Hi,
I annotated MAF files sourced from TCGA using variant effect predictor from Ensembl. ( Followed this tutorial - https://www.biostars.org/p/91806/#200161)
I then wanted to get the reference protein sequence for these variants and was using the Swissprot identifier ( eg. AT1A3_HUMAN) to source the sequence from ftp://ftp.uniprot.org/pub/databases/uniprot/current_release/knowledgebase/complete/uniprot_sprot.fasta.gz
I noticed there are variants whose reference amino acid doesn't match the amino acid at the mutated position in the uniprot sequence. Rather if you go to the uniprot page of that ID (http://www.uniprot.org/uniprot/P13637), sequence isoforms have the correct amino acid at the given position.
Eg. ATP1A3 c.257C>T p.Pro86Leu p.P86L AT1A3_HUMAN UPI0001914BDE
But if I use the uniparc fasta file and the uniparc identifier (UPI0001914BDE) , the 86th position of the protein sequence has a Proline as expected.

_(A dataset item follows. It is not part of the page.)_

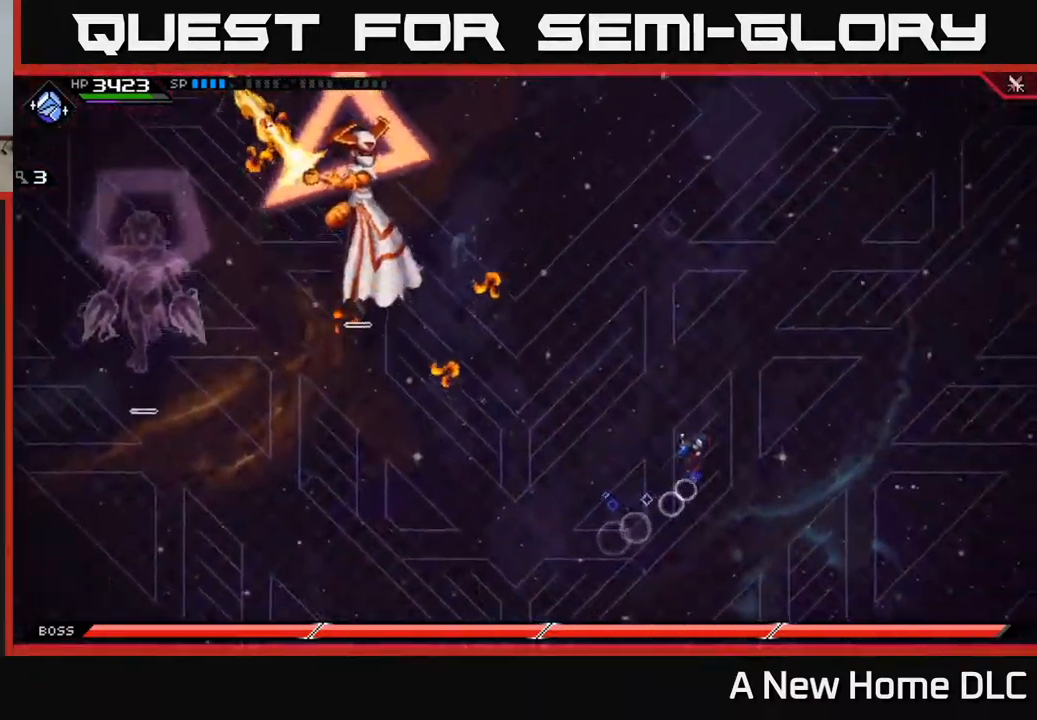
{"buttons": [], "left_stick": "up-right", "right_stick": "center", "events": [[167, "L1", "down"], [250, "L1", "up"], [350, "L1", "down"], [450, "L1", "up"]]}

I wanted to know if using Uniparc identifier is the correct ID to map annotated variants to amino acid sequence or should we ignore variants where there is a mismatch between the Swissprot canonical sequence and the variant annotation ?
Thanks!
Hi Elisabeth - exactly my pt that the Uniparc identifier seems to have the correct sequence. Is that the correct identifier to be using ?
UniParc sequences are uncurated and reflect the raw data as submitted to the cross-referenced databases, e.g. EMBL, RefSeq, PDB etc. It is certainly not wrong to use UniParc identifiers, especially on a large scale.
However, you might miss out on the expert biocuration that has gone into UniProtKB/Swiss-Prot, for individual entries. Unfortunately, UniProtKB/Swiss-Prot is not necessarily complete, and variants/polymorphisms are not annotated to the level of individual isoforms.